[Rows excerpted from a collection]
===

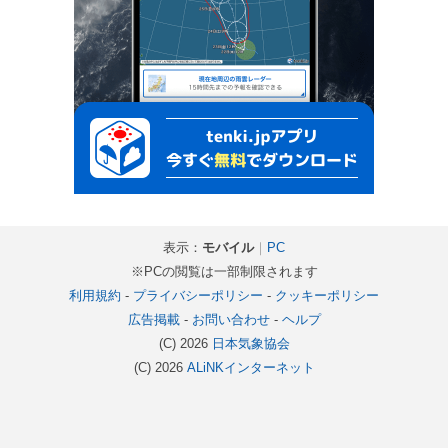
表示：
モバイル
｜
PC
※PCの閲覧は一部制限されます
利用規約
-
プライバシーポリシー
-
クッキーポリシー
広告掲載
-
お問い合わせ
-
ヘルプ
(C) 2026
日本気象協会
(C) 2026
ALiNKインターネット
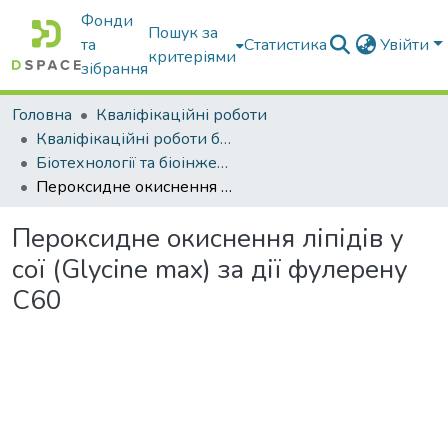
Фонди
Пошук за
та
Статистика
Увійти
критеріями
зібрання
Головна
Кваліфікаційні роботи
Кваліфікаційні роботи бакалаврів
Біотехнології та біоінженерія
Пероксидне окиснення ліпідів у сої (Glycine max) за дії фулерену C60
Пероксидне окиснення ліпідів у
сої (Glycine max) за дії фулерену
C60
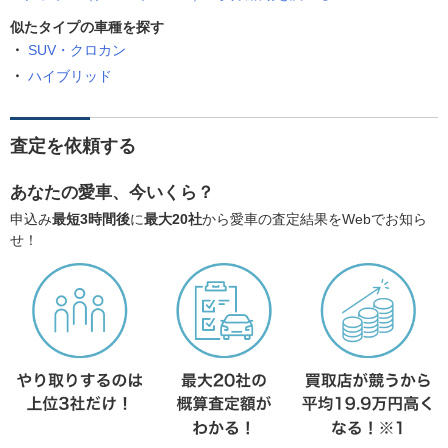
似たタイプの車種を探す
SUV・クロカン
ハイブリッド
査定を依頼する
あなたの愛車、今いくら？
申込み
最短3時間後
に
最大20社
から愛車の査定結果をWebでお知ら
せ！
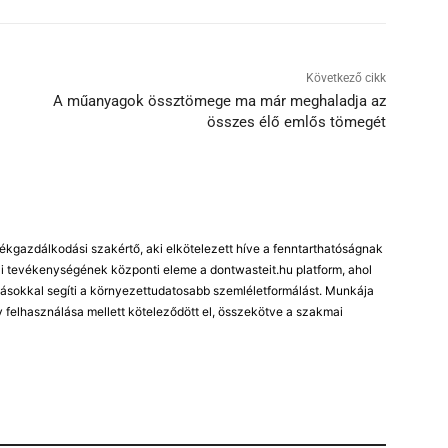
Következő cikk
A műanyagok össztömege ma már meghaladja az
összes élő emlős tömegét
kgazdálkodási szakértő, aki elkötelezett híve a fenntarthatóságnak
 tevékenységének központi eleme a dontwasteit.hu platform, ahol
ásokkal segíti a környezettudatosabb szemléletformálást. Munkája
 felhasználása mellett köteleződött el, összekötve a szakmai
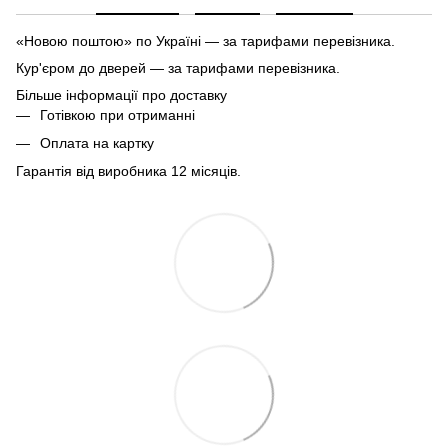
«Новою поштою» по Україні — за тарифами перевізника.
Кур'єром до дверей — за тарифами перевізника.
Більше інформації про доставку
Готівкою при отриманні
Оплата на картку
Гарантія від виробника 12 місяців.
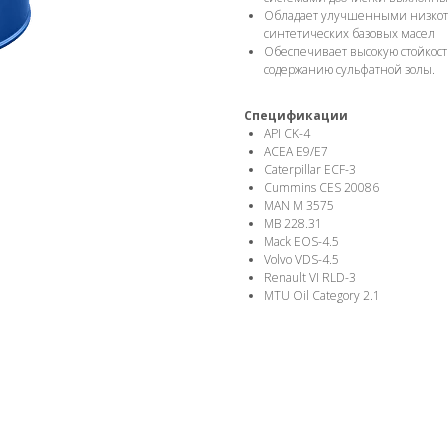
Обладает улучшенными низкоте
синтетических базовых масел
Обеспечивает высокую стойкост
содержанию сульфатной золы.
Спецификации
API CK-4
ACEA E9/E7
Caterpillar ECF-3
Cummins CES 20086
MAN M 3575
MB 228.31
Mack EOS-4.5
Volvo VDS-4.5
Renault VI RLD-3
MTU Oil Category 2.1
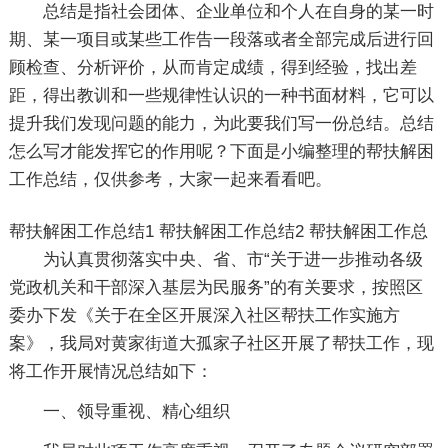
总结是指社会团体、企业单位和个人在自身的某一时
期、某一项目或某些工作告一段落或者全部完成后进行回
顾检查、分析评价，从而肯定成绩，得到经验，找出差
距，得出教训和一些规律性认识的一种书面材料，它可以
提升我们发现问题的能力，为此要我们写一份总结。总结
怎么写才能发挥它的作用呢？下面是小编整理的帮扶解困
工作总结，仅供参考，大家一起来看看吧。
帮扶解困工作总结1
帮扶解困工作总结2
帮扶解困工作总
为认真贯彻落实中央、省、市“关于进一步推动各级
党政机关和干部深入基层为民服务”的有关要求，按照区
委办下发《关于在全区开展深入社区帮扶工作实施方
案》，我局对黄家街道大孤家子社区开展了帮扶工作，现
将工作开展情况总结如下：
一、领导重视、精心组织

===

PROBLEM STATEMENT
Reproduce verbatim everything from the line containing "总结是指社会团体、企业单位和个人在自身的某一时" through the last line of the rows, including both of those lines.

RESULT OF THIS TASK
总结是指社会团体、企业单位和个人在自身的某一时
期、某一项目或某些工作告一段落或者全部完成后进行回
顾检查、分析评价，从而肯定成绩，得到经验，找出差
距，得出教训和一些规律性认识的一种书面材料，它可以
提升我们发现问题的能力，为此要我们写一份总结。总结
怎么写才能发挥它的作用呢？下面是小编整理的帮扶解困
工作总结，仅供参考，大家一起来看看吧。
帮扶解困工作总结1
帮扶解困工作总结2
帮扶解困工作总
为认真贯彻落实中央、省、市“关于进一步推动各级
党政机关和干部深入基层为民服务”的有关要求，按照区
委办下发《关于在全区开展深入社区帮扶工作实施方
案》，我局对黄家街道大孤家子社区开展了帮扶工作，现
将工作开展情况总结如下：
一、领导重视、精心组织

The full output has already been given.